Work to complete - With the pictures left out, write out exactly the lines of the listing below that run from the line with "[95,487,197,504] Frontend ->" through the line with "[233,490,423,505] here (link".
── Provided records
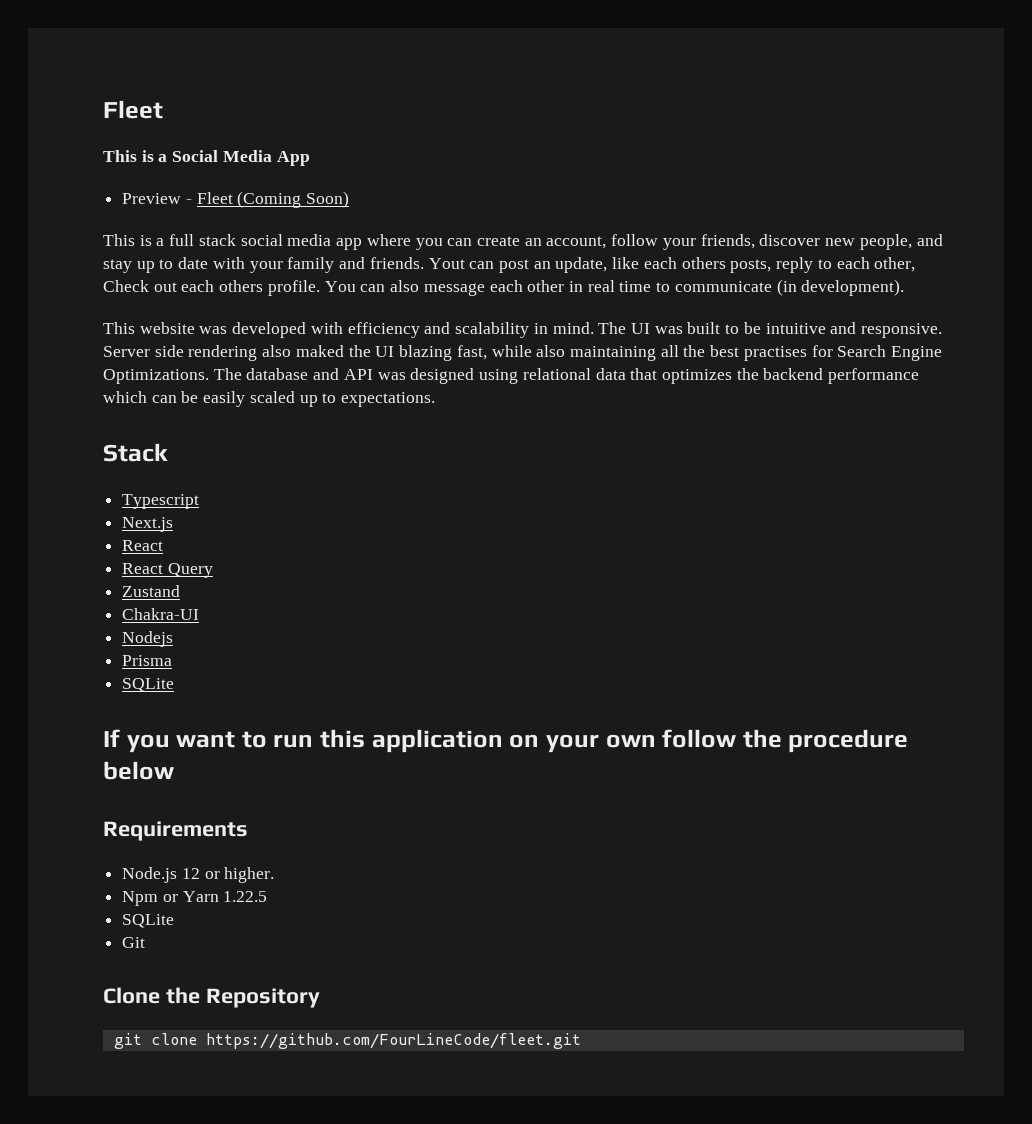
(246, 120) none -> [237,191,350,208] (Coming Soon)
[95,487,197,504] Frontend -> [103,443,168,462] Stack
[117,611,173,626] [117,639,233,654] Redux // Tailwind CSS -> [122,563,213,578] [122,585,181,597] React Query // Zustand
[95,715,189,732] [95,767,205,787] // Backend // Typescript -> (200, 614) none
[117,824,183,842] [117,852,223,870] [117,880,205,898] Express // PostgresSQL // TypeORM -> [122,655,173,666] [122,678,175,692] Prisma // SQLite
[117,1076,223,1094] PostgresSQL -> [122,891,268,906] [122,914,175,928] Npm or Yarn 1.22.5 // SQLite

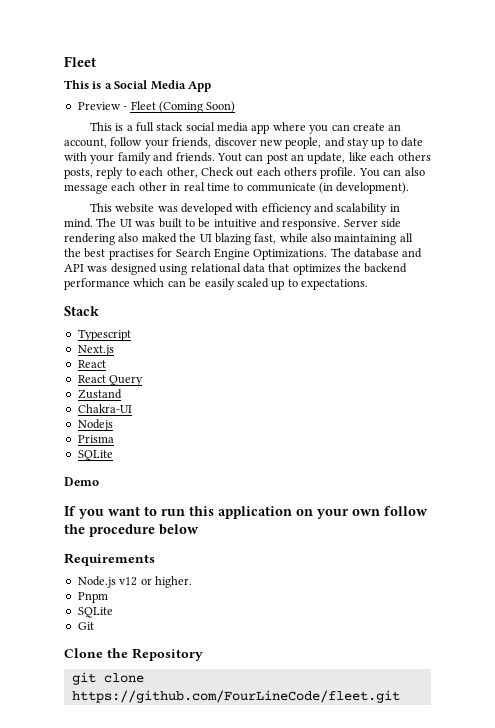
(175, 685) none -> [64,477,99,486] // Demo
[181,868,200,879] 12 -> [119,577,138,586] v12
[122,891,268,906] Npm or Yarn 1.22.5 -> [77,592,108,603] Pnpm

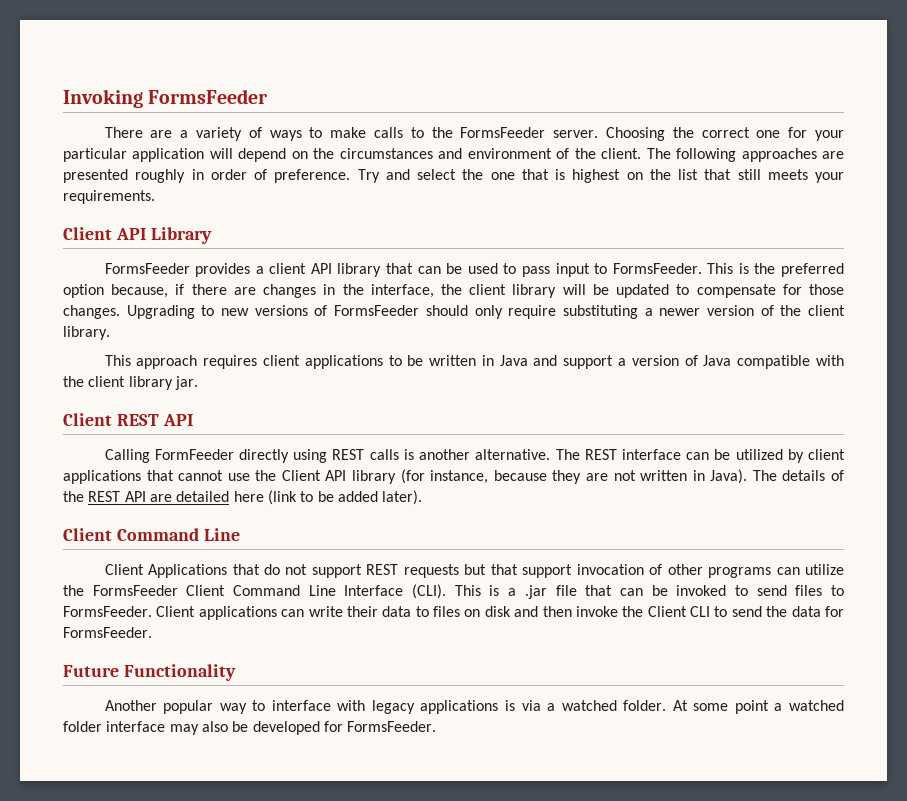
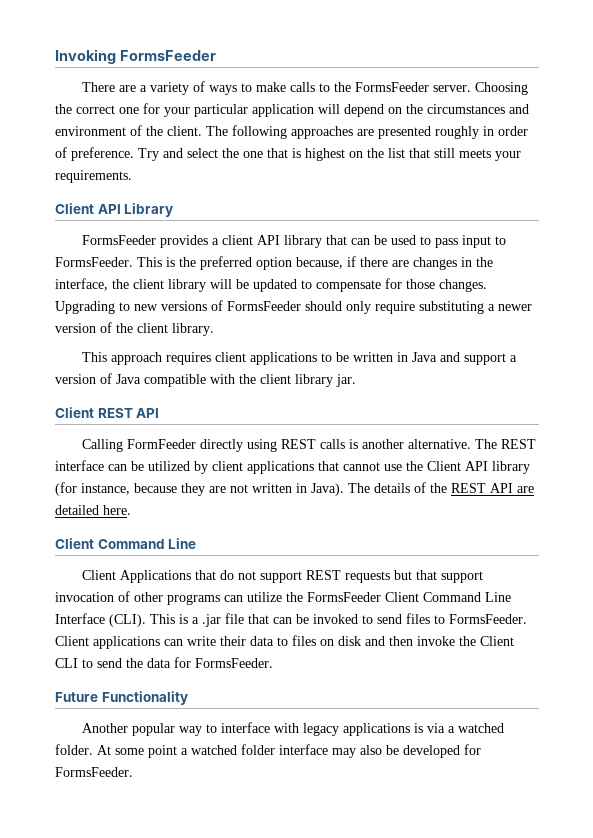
[233,490,423,505] here (link to be added later). -> [103,505,131,515] here.

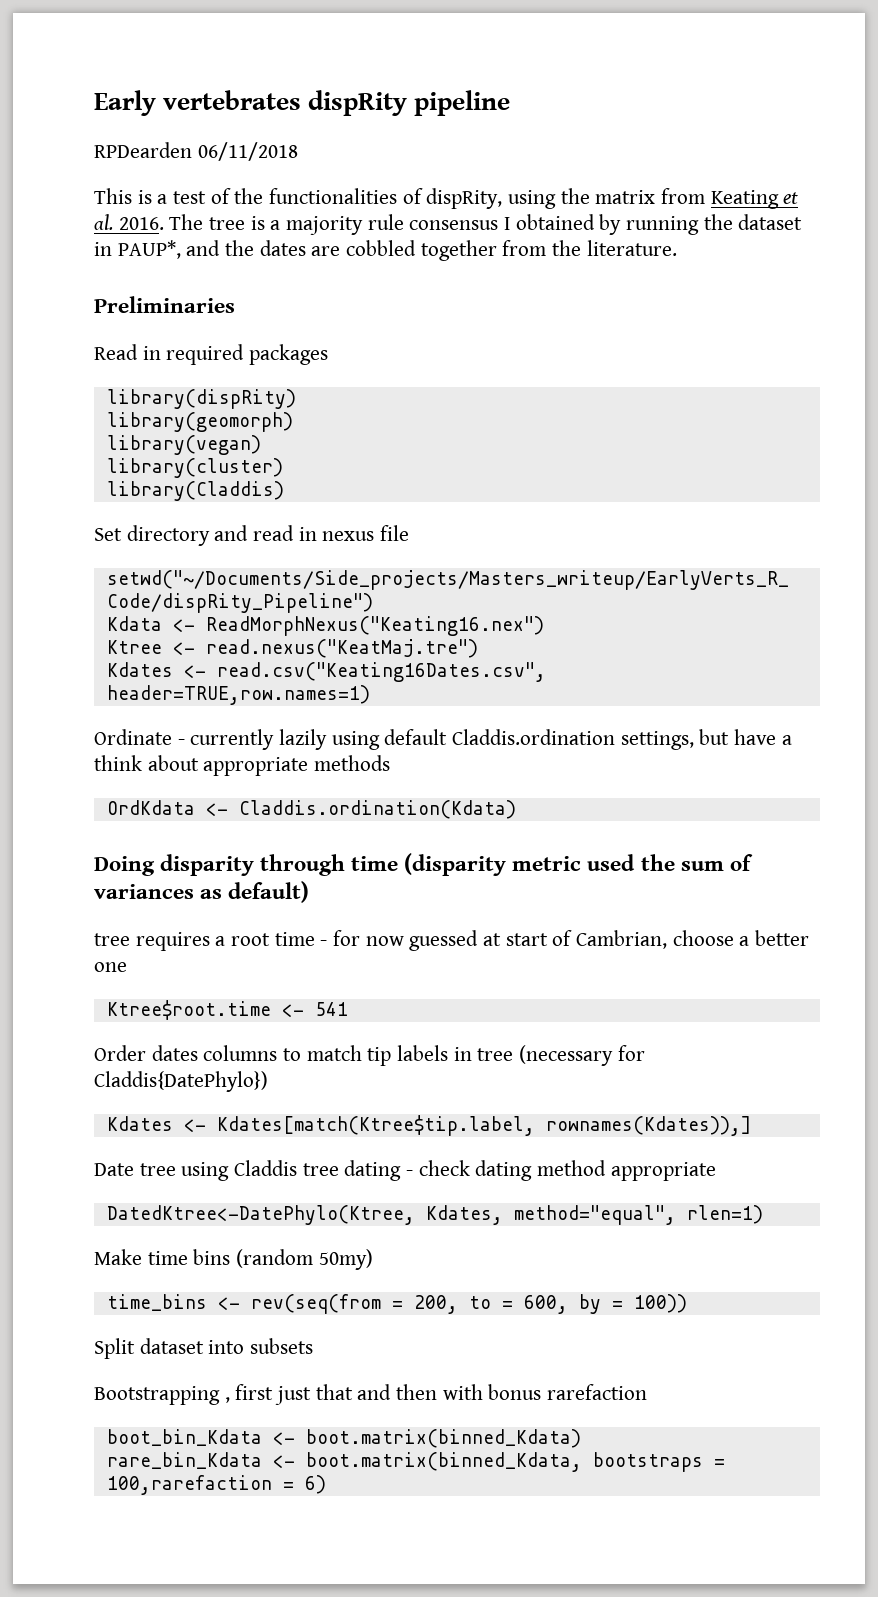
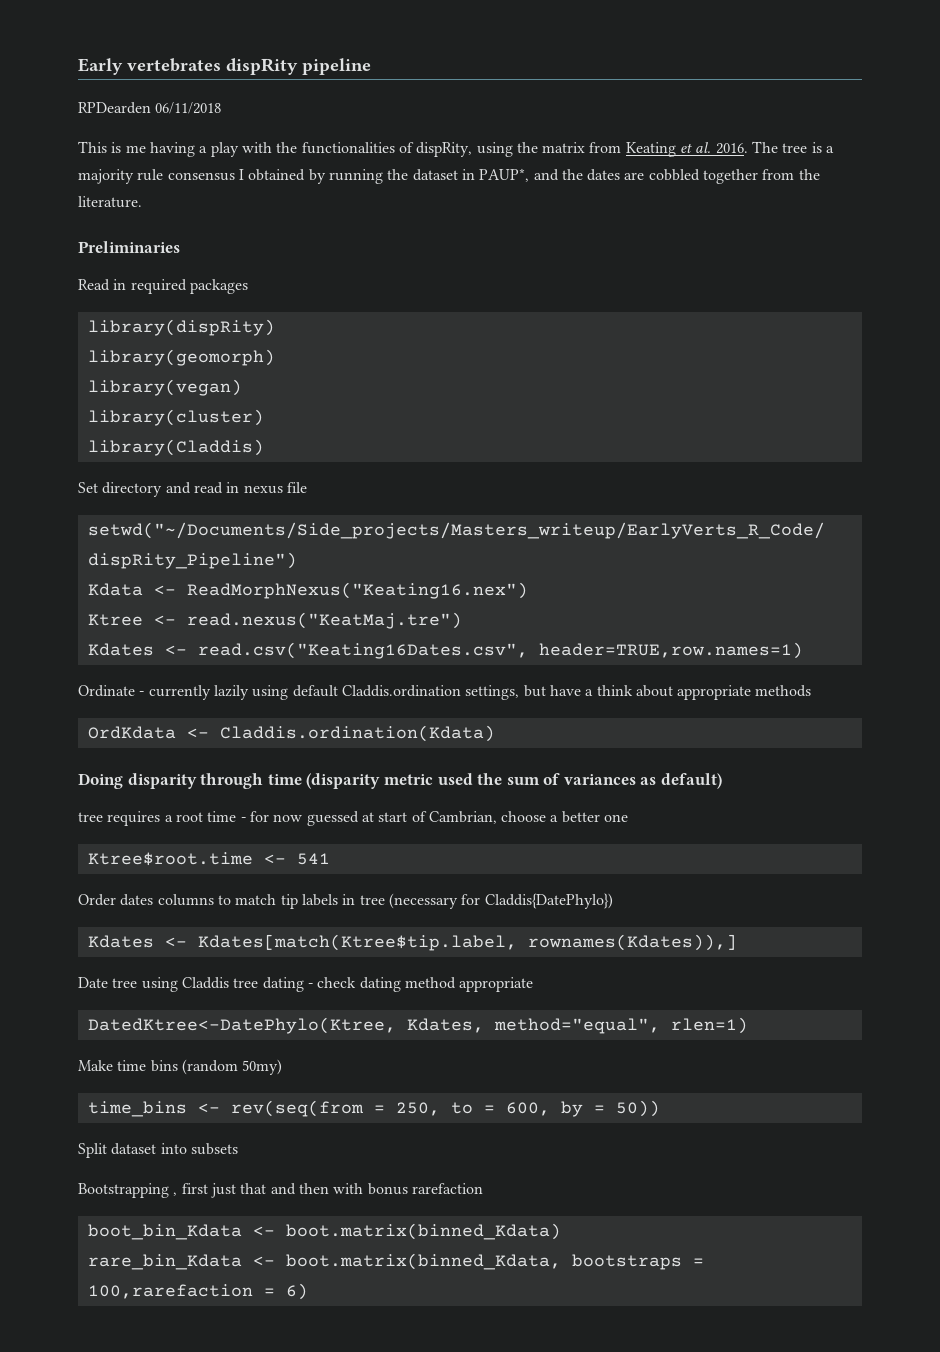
[157,188,231,204] a test of -> [125,142,272,157] me having a play with
[413,1295,458,1314] 200, -> [395,1102,440,1116] 250,
[633,1294,687,1313] 100)) -> [615,1100,660,1117] 50))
────
Solution -
[95,487,197,504] Frontend -> [103,443,168,462] Stack
[117,611,173,626] [117,639,233,654] Redux // Tailwind CSS -> [122,563,213,578] [122,585,181,597] React Query // Zustand
[95,715,189,732] [95,767,205,787] // Backend // Typescript -> (200, 614) none
[117,824,183,842] [117,852,223,870] [117,880,205,898] Express // PostgresSQL // TypeORM -> [122,655,173,666] [122,678,175,692] Prisma // SQLite
[117,1076,223,1094] PostgresSQL -> [122,891,268,906] [122,914,175,928] Npm or Yarn 1.22.5 // SQLite

(175, 685) none -> [64,477,99,486] // Demo
[181,868,200,879] 12 -> [119,577,138,586] v12
[122,891,268,906] Npm or Yarn 1.22.5 -> [77,592,108,603] Pnpm

[233,490,423,505] here (link to be added later). -> [103,505,131,515] here.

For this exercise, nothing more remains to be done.